Сначала десятилетнего мальчика определили на бойню, где он должен был следить за тем, чтобы рабочие не прорезали шкур и не прятали в карманы мясо. Вид бойни так поразил Кену, что ему стало дурно, и он потом долго не мог взять в рот ни кусочка мяса. И сколько бы его ни уговаривали и даже ни стыдили, на бойню больше не пошёл.

Гораздо лучше дела пошли в роли весовщика овса. Каждую зиму отец закупал овёс для своих лошадей, а их было больше сотни. Овёс закупался сотнями пудов. Это были первые уроки торговли, взрослой жизни, которые потом ему очень пригодились, хотя торговлю он никогда не любил. Взвешивая овес, он познакомился со многими крестьянами, из разговоров с ними узнавал о жизни на селе, научился уважать их заботы.
Однажды произошёл такой случай. Поздно вечером Георгий Павлович поручил сыну отвезти на лёгких санках письма на почту. Проезжая через площадь, лошади чего-то испугались и шарахнулись в сторону. Отдав письма, на обратном пути, Иннокентий остановил лошадей и пошёл к тому месту, где испугались его лошади. Увидел лежащего прямо на снегу человека. Он был пьян. Кена растолкал его, взвалил на санки и привёз в кучерскую.
Наутро крестьянин рассказал молодому баричу, что после удачной торговли на базаре, он решил обмыть свою прибыль, а потом не помнит как вывалился из саней и куда делась пара его чудесных гнедых лошадей. Иннокентий посоветовал незадачливому мужику обратиться в полицию, и действительно, лошади оказались там, но полицейский чиновник потребовал выкуп. Денег у мужика не было, и снова выручил сметливый мальчишка, который сам пошёл к приставу и, заручившись именем своего отца, высвободил крестьянских коней.

===

Условие задания: Перепишите из отрывка о детстве Иннокентия всё, что идёт от слов «Наутро крестьянин рассказал» вниз до слов «высвободил крестьянских коней.», поменяв «крестьянин» на «мужик».

(Собранные записи данных)
===

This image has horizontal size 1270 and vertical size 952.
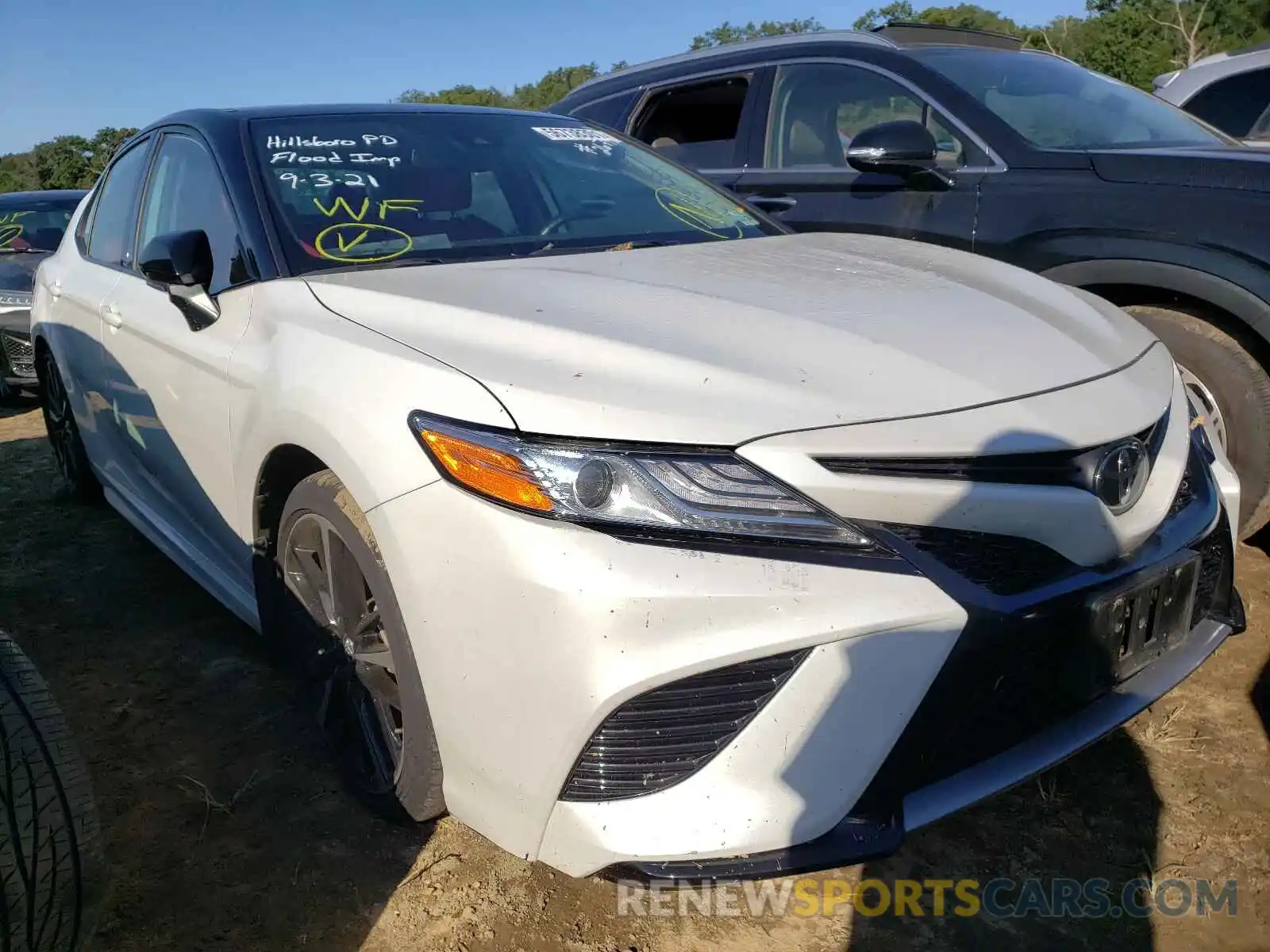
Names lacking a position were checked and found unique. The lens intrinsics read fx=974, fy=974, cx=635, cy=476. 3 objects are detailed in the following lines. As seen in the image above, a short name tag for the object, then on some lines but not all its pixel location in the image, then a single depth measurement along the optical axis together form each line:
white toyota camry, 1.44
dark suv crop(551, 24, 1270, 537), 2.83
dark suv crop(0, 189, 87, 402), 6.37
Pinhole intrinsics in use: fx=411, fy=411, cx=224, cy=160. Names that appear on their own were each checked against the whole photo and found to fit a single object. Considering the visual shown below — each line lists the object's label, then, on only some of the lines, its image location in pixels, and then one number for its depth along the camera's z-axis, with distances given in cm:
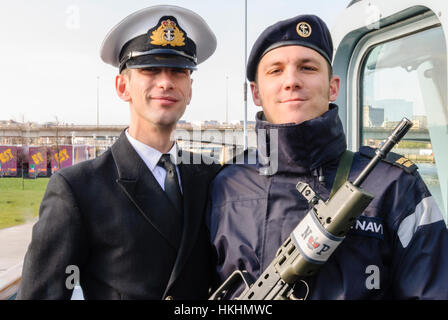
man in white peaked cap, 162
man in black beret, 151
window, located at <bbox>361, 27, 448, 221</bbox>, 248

===

Выполненное задание:
Наутро мужик рассказал молодому баричу, что после удачной торговли на базаре, он решил обмыть свою прибыль, а потом не помнит как вывалился из саней и куда делась пара его чудесных гнедых лошадей. Иннокентий посоветовал незадачливому мужику обратиться в полицию, и действительно, лошади оказались там, но полицейский чиновник потребовал выкуп. Денег у мужика не было, и снова выручил сметливый мальчишка, который сам пошёл к приставу и, заручившись именем своего отца, высвободил крестьянских коней.